▸ GIVEN PROBLEM
Extend the text on logic and proofs by writing the part that comes after its last sentence.

▸ QUOTED PASSAGE
'''

1.1 Logic and Proofs (part 1)
First, we are going to start with logic because it is a branch of mathematics and philosophy concerned with reasoning and argumentation which means that based on this reasoning we have practically working applications in our computers be it the correctness of computer programs, ensuring the quality and reliability of software systems, prove the security of cryptographic algorithms and many many more.
So, we have our reasoning in place the only thing which is left now is to validate our reasoning and for that, we need something called Proof.
Proofs, in mathematical logic, are a series of logically deduced statements used to establish the truth of a proposition or theorem (once we prove a mathematical statement is true, we call it a theorem) and the concept of a proof is used to demonstrate the correctness of algorithms and to establish the validity of logical systems.
The examples for both of them combined are in the vast array be it optimizing schedules, finding the shortest path between two points, determining the most efficient way to use resources, choosing between different options, evaluating risks and benefits, and weighing trade-offs.
Starting from the very first thing in logic is a statement, also called a proposition, which will be declarative in its nature. That is it can be either true or false. In propositional logic, we use symbols to represent propositions, and logical connectives (such as "and", "or", "not", "implies", etc.) to build complex expressions.
Examples of valid propositions-
- New Delhi is the capital of the Indian Republic.
- 1+1 = 2 (There is a 300-page book Principia Mathematica for this)
- Jang (my friend) was born in Manipur.
Examples of invalid propositions-
- Do this!
- Stand-up!
- What a beautiful day!
- Is the sun hot?
Two things are here- FIRST since in mathematics we usually deal with problems(statements) in the form of variables to avoid writing those lengthy statements and we are going to use p, q, r, s, . . . as the variables to represent the individual statements. It's not compulsory but is somewhat like a standard which is followed by people and even in programming we tend to use i, j, k, . . . as the inner variable in loops.
SECOND is to create new propositions which are statements constructed by combining one or more propositions. You can think of this in a way for example your friend said to you that he talked to this very girl/boy and your response to that information highly probably is no way you talked to her/him.
Let's try to represent this in the above-discussed paras -
let p be the statement said by your friend
p = I talked to this girl/boy.
let q be the statement which you said to your friend
q = You can't talk to that girl/boy.

'''

Lines of data

'''

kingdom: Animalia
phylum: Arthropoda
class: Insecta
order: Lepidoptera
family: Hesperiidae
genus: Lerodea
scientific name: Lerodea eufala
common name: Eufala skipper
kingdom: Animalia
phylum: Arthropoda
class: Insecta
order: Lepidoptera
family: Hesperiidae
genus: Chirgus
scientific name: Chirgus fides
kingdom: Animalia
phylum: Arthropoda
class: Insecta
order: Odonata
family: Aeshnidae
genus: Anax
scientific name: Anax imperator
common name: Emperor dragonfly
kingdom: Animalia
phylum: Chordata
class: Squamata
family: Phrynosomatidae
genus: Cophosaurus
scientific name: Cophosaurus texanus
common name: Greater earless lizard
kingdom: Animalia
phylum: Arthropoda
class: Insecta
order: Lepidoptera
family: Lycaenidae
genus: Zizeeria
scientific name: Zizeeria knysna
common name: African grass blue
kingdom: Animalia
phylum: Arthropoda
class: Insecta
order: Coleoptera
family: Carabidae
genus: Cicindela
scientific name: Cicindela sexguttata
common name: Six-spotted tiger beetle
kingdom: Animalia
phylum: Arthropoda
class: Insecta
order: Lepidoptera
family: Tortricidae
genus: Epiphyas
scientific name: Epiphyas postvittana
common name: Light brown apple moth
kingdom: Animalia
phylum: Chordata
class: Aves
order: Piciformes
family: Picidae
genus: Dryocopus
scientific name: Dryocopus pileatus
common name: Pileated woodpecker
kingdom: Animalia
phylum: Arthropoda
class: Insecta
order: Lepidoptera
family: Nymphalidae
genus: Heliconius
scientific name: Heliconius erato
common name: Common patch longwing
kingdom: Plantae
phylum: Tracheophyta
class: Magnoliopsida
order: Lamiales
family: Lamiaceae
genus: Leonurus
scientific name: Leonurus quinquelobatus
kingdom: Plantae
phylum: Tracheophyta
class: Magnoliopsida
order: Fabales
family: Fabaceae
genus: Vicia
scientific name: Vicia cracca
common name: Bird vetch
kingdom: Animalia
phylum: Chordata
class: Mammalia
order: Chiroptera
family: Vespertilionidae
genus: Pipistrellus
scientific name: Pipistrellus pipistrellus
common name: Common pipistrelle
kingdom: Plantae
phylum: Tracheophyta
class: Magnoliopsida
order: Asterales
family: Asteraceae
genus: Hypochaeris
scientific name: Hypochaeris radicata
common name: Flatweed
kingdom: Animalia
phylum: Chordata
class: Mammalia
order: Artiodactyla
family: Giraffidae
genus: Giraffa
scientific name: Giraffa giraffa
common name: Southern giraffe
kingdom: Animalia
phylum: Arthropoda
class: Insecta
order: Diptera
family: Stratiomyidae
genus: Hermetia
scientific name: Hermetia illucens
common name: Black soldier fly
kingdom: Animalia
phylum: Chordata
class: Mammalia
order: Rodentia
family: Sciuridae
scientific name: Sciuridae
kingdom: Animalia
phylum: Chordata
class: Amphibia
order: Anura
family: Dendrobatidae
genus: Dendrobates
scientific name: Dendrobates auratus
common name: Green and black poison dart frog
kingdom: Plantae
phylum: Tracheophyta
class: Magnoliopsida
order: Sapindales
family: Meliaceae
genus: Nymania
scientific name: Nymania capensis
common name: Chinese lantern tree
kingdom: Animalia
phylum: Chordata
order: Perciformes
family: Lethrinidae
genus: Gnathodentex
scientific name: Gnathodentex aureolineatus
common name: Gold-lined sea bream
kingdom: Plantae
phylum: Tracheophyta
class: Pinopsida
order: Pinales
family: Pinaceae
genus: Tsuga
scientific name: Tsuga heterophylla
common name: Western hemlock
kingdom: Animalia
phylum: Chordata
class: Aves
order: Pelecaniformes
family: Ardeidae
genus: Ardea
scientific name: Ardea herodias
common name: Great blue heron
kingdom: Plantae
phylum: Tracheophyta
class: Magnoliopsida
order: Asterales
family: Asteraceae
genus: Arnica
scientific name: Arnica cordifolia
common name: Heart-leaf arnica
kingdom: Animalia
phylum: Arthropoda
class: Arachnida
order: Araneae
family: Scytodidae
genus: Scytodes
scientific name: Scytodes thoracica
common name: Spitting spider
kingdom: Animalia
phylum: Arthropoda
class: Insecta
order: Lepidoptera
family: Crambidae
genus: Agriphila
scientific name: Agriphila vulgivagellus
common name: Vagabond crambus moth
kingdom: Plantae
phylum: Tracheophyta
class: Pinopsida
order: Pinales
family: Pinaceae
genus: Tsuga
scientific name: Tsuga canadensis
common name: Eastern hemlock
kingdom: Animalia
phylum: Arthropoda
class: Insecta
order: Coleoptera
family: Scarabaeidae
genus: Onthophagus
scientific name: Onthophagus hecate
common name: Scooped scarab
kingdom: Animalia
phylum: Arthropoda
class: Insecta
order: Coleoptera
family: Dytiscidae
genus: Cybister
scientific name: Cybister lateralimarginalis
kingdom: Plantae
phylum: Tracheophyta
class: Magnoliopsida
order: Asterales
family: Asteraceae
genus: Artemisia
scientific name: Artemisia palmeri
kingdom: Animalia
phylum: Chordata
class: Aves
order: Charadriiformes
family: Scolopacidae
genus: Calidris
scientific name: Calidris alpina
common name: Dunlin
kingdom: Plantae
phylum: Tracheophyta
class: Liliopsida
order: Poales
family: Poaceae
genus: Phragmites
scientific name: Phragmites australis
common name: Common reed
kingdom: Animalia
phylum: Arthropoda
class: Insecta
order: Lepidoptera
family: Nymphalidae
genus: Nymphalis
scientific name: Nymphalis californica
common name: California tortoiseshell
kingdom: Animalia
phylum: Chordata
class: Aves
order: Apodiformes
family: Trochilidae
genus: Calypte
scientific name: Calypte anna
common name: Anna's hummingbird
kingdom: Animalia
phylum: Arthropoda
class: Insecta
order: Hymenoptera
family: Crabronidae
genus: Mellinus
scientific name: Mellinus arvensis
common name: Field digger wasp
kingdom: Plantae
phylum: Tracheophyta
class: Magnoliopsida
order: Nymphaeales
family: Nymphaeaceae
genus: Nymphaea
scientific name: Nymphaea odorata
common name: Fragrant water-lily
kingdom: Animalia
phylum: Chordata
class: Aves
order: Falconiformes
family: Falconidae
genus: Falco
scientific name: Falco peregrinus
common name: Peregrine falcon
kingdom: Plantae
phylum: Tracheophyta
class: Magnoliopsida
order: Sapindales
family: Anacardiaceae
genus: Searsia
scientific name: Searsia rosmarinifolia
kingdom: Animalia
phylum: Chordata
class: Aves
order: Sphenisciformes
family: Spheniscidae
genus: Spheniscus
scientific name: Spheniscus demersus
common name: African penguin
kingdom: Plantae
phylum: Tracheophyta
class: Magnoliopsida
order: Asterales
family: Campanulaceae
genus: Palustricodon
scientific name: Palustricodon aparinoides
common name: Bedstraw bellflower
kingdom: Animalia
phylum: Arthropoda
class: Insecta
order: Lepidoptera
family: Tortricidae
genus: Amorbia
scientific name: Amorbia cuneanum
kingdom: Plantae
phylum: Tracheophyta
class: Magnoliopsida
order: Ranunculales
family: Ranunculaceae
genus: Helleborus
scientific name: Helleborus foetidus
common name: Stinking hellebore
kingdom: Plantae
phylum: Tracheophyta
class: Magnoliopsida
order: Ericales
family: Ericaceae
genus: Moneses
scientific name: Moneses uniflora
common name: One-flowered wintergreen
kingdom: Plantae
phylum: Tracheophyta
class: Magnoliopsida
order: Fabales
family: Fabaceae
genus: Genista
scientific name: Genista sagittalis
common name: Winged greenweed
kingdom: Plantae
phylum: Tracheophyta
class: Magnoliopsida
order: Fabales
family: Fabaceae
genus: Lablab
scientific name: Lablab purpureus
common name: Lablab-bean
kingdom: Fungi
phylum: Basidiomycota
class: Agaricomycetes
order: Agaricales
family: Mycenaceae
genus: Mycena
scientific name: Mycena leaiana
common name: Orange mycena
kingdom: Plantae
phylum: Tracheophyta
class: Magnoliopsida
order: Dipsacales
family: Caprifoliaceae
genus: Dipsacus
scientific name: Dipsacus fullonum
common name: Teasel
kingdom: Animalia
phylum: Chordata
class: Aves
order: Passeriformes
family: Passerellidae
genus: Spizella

'''

▸ RESPONSE BELOW
Do you see any inference from here?
The thing which I wanna convey from here is that the very thing which you usually do with your friend is to oppose what they'd said just to tease them. But, what it actually does is this starts to build your conversation between you and your friend i.e. makes your conversation complex and fun.
This is exactly what we do here once we have our statements in place we try to make them more complex so that we can optimise and better solution in the end.
Let p be a proposition. The negation of p, denoted by ¬p
p : Jang is a good PC gamer.
¬p : Jang is not a good PC gamer.
Now, we've done converting the statements into the variables and somewhere started making statements more complex by combining more statements together.
We are now at the point of combining both of them into the tables which are known as a truth table.
A truth table is a table used in logic and mathematics to evaluate the truth value of a proposition or an argument. A truth table lists all possible combinations of truth values for the propositions involved and shows the resulting truth value of the whole statement.
A truth table has one row for each possible combination of truth values of the propositions, and the columns represent the propositions involved in the statement. The last column of the truth table contains the true value of the whole statement, based on the truth values of the propositions.
Here, is the Truth table for the Negation of a proposition
p | ¬p |
T | F |
F | T |
Now, if you pay a little attention to your own language there are always some connectivities so that you can create more complex propositions.
Such basic two are also available here and they are and & or.
They are represented by ∧ & ∨(also known as conjunction & disjunction)
In the English language connectivity or is taken in two ways what I mean is sometimes when it's used it can also include both sentences i.e inclusive or sometimes it refers that only one sentence out of the connected two sentences can be valid not both at the same time i.e. excluding.
So, the inclusive or is represented with the same symbol above but to make a distinction for the exclusive or we use the symbol ⊕
Now, we have seen conjunction, disjunction and Xor it's time to see -
Conditional statements are nothing but if p then q which means the first thing only happens when the sufficient condition of the next dependent statement occurs and this is represented as p → q.
There are some variations to the same -
“if p, then q” “p implies q” “if p, q”
“p only if q” “p is sufficient for q”
“a sufficient condition for q is p” “q if p”
Here's an example of a conditional statement:
"If it rains, then I will carry an umbrella."
In this example, the event is "it rains" and the consequent is "I will carry an umbrella." If it rains, then the event is true and the whole statement is true. If it doesn't rain, then the event is false and the whole statement is true.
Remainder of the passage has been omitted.